MURRAY, Ky. — Students at Murray State University are consistently going above and beyond, finding new ways to get involved and obtain their future goals.
Rachel Wood, an English literature major from Hoover, Alabama, is one such student. Throughout her time at Murray State, Wood has taken full advantage of the opportunities afforded to her at the University, including her work as editor-in-chief for “Steeplechase,” a digital magazine for students at Murray State featuring research and creative projects. Wood, who helped found and launch “Steeplechase,” is also active in the Honors College as well as the student newspaper and the University’s chapter of the Kappa Delta sorority. This is her story.
Hoover High School
EQ Blue, a cappella group; Honors College Student Council; and Kappa Delta, sorority. I also work as the editor-in-chief for “Steeplechase,” a semi-annual digital publication showcasing research and creative activity among students at Murray State, and as an opinion columnist for “The News,” Murray State’s student newspaper.
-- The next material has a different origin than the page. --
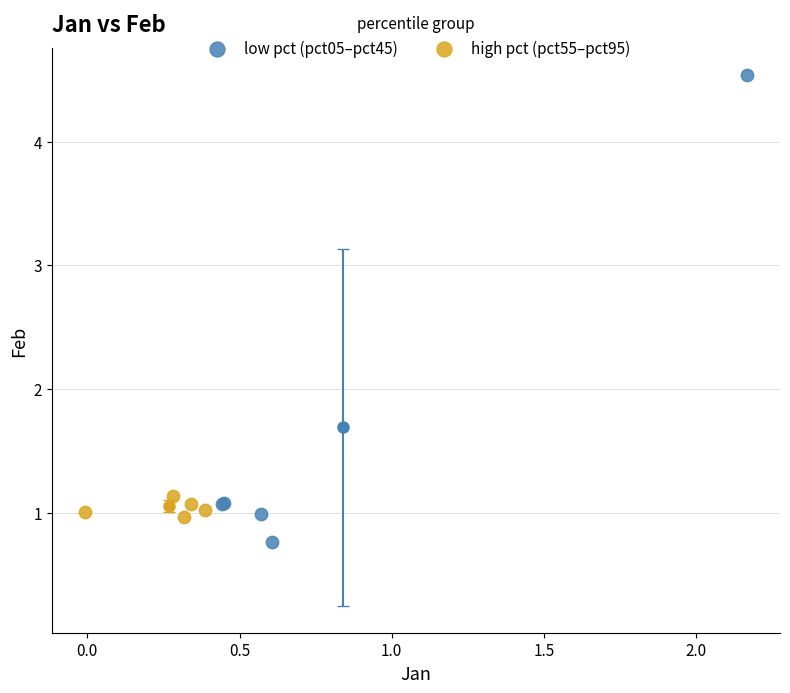

Which series contains the lowest Y value?

low pct (pct05–pct45)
What do you want to do after graduation?
After graduation, I am making plans to attend graduate school and continue researching the connections between literature and technology. From there, I hope to step into the video game industry or possibly go into museum studies to share important stories with the general public.
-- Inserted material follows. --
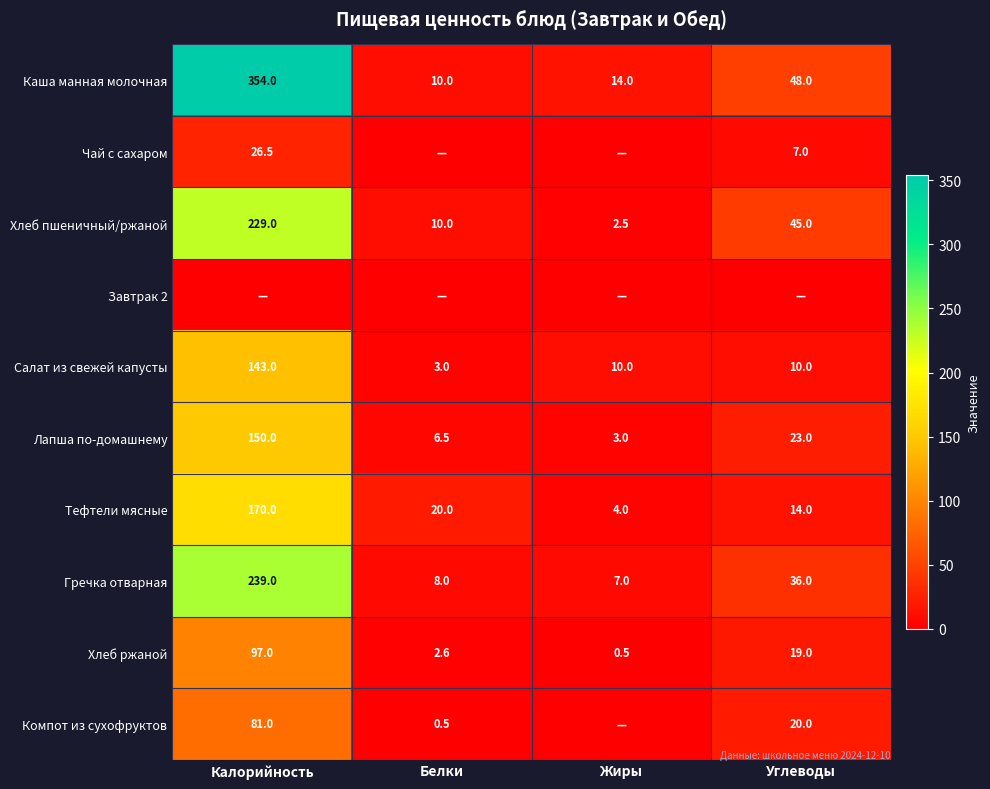

Which category has the highest value across all series?

Калорийность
How do you define success?
For me, success is feeling like you made some sort of difference. The difference doesn’t have to be earth-shattering or profound; sometimes just impacting one person makes it feel like your hard work paid off.
If you could spend one hour with literally anyone, who would it be and why?
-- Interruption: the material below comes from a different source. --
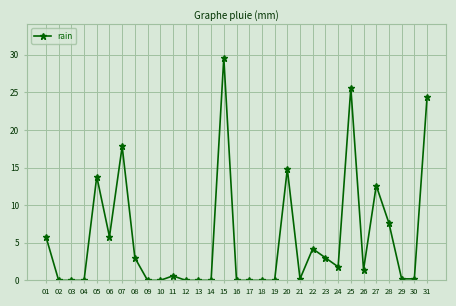

Reading right to left, what are all the values shown in this chart?

31=24.4	30=0.2	29=0.2	28=7.6	27=12.6	26=1.4	25=25.6	24=1.8	23=3.0	22=4.2	21=0.2	20=14.8	19=0.0	18=0.0	17=0.0	16=0.0	15=29.6	14=0.0	13=0.0	12=0.0	11=0.6	10=0.0	09=0.0	08=3.0	07=17.8	06=5.8	05=13.8	04=0.0	03=0.0	02=0.0	01=5.8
Lin-Manuel Miranda! He is an absolute genius when it comes to storytelling. I’d love to sit down and talk to him about his writing process and what inspires him.
Why did you decide to attend Murray State?
Murray State provided me perfect balances across the board: not too close yet not too far from home, not too big or too small. It was one of the first campuses I visited as a high school student that I could really see myself attending. Murray State also had an abundance of ways to get involved with the campus community, and I wanted to take full advantage of that.
What has the experience been like working as editor-in-chief for “Steeplechase” and how do you believe the experience prepared you for the future?
Working as editor-in-chief has been an incredible experience. I worked with an amazing team of editors and faculty advisors, and we essentially built the journal from the ground up. It taught me how to build the framework for a major project, as well as provided me with copy editing, interviewing and leadership skills. All the work I’ve done with “Steeplechase” will undoubtedly prepare me for taking on leadership roles both in graduate school and in my career. I’m really good at writing friendly yet assertive emails now!
What other opportunities have you been afforded at Murray State?
Looking back, I’ve taken advantage of so many opportunities at Murray State that really made my college experience fulfilling. I’ve studied abroad through programs here (an entire semester in Edinburgh, Scotland, and a month in London); taken up leadership opportunities in my sorority and the Honors College; and worked hands-on with campus research through my job in the Office of Research and Creative Activity. My work with research has also allowed me to travel and present at conferences in Bowling Green, Frankfort, Asheville and Chicago.
Who is one of your favorite professors and why?
Dr. Andy Black has had such a wonderful impact on my experience at Murray State. He’s helped me pursue my research interests (who knew you could write a thesis on video games?) and encouraged me to share my research with a broad audience. His classes are always engaging and entertaining, and he’s taught me so much about how diverse literary research can be.
What do you think sets Murray State apart from other universities?
I think small class size and campus involvement are two major things that set Murray State apart. Being in smaller classes has allowed me to really get to know my professors, which has opened a lot of doors for me. Also, the abundance of campus organizations and activities have allowed me to try new things and take on leadership positions.
What advice would you give to incoming freshmen?
If you’re interested in something, ask about it! Talk to your professors about their research interests and see if you can pursue your own research; ask upperclassmen about how they got involved in their organizations or on-campus jobs. You’ll never know what is available unless you ask!